++++ Выбранный отрывок ++++

Кэлвин сбежал из дома, чтобы учиться в одном из престижных крупных калифорнийских университетов, о котором мечтал. Там юноша жил под предполагаемой личностью, то есть спрятался под предпосылками и предположениями, которые по привычке делали о нем окружающие. Сняв комнату в доме с другими студентами, он очень быстро устроился, потому что вещей у него было совсем мало. Он повесил на стенах комнаты несколько плакатов — своего рода ложная реклама якобы типичной жизни, которую он вел до этого. Желая быть «уличенным» в нормальных поступках, Кэлвин нарочно, но якобы небрежно часто сидел на полу в общей гостиной, листая журналы на глазах соседей. Он казался таким расслабленным и спокойным, что никто в мире не догадался бы, что прежде у него никогда не было друзей, кроме сестер, которые остались дома.

В колледже Кэлвин делал то, о чем всегда мечтал. Он влился в ряды студентов, которые текли в разных направлениях по всему кампусу; он стал частью разных кластеров, из которых формировались учебные группы и клубы по интересам. Кэлвину не приходилось слишком много лгать о своем прошлом; он просто умалчивал об отце и школе. Никто никогда не догадался бы, что Кэлвин ни разу не сдавал тесты на проверку академических способностей, не ездил в школьном автобусе и не зубрил таблицу умножения; и никто не догадался бы, что, поскольку Кэлвин предал его, отец приказал ему больше никогда не показываться дома.

++++ Данные ++++

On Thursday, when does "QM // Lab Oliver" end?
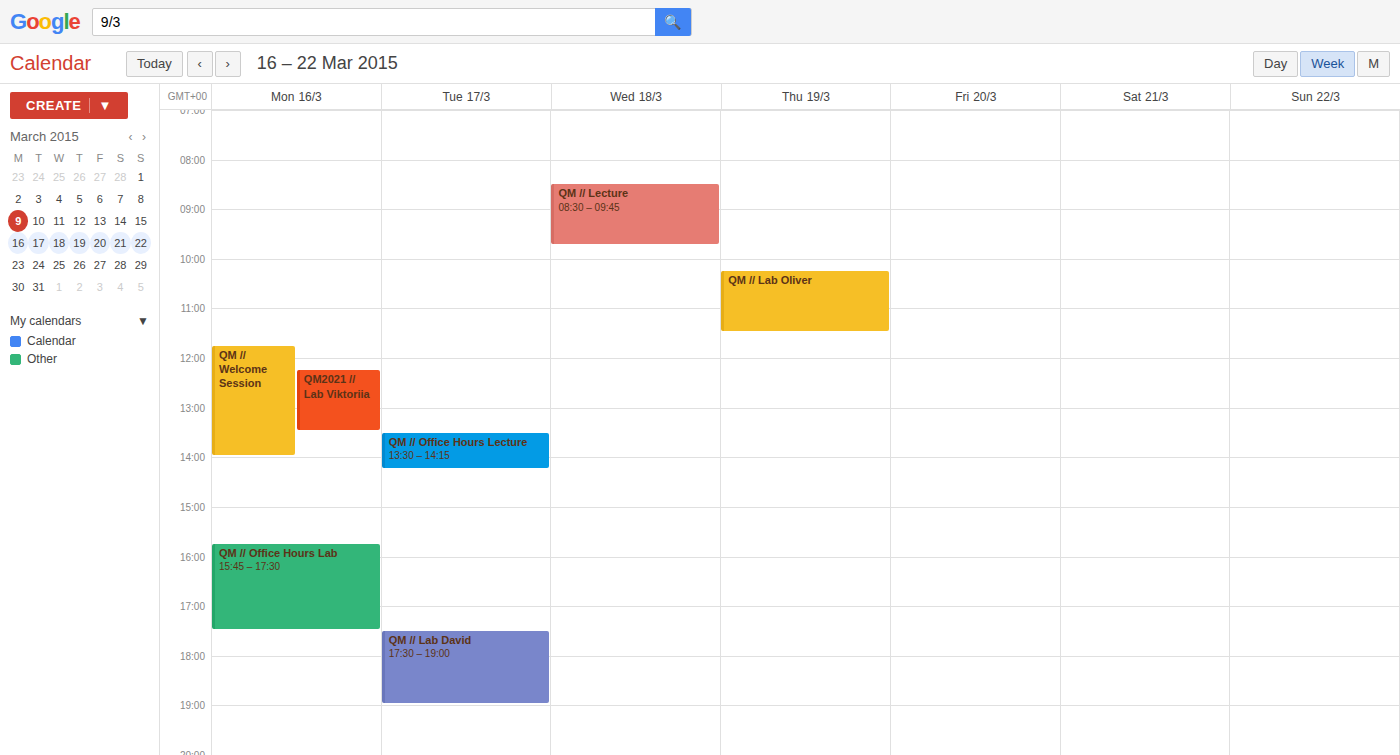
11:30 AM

++++
++++ Данные ++++

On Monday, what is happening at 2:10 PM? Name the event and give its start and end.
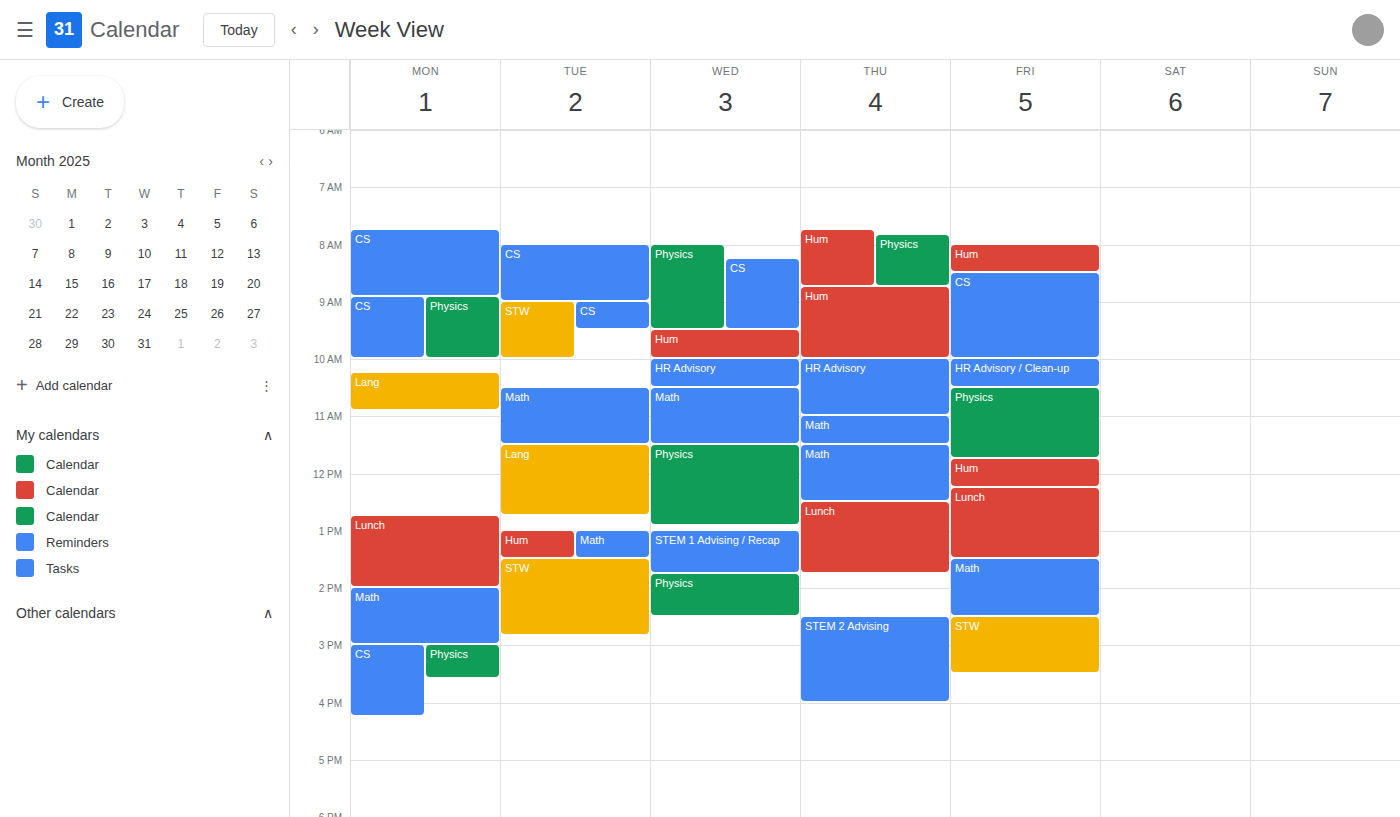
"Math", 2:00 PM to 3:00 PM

++++

◆ **Что требуется**:
Перепишите приведенный выше отрывок о Кэлвине целиком и дословно, ничего не меняя.

◆ **Ответ ниже**:
Кэлвин сбежал из дома, чтобы учиться в одном из престижных крупных калифорнийских университетов, о котором мечтал. Там юноша жил под предполагаемой личностью, то есть спрятался под предпосылками и предположениями, которые по привычке делали о нем окружающие. Сняв комнату в доме с другими студентами, он очень быстро устроился, потому что вещей у него было совсем мало. Он повесил на стенах комнаты несколько плакатов — своего рода ложная реклама якобы типичной жизни, которую он вел до этого. Желая быть «уличенным» в нормальных поступках, Кэлвин нарочно, но якобы небрежно часто сидел на полу в общей гостиной, листая журналы на глазах соседей. Он казался таким расслабленным и спокойным, что никто в мире не догадался бы, что прежде у него никогда не было друзей, кроме сестер, которые остались дома.

В колледже Кэлвин делал то, о чем всегда мечтал. Он влился в ряды студентов, которые текли в разных направлениях по всему кампусу; он стал частью разных кластеров, из которых формировались учебные группы и клубы по интересам. Кэлвину не приходилось слишком много лгать о своем прошлом; он просто умалчивал об отце и школе. Никто никогда не догадался бы, что Кэлвин ни разу не сдавал тесты на проверку академических способностей, не ездил в школьном автобусе и не зубрил таблицу умножения; и никто не догадался бы, что, поскольку Кэлвин предал его, отец приказал ему больше никогда не показываться дома.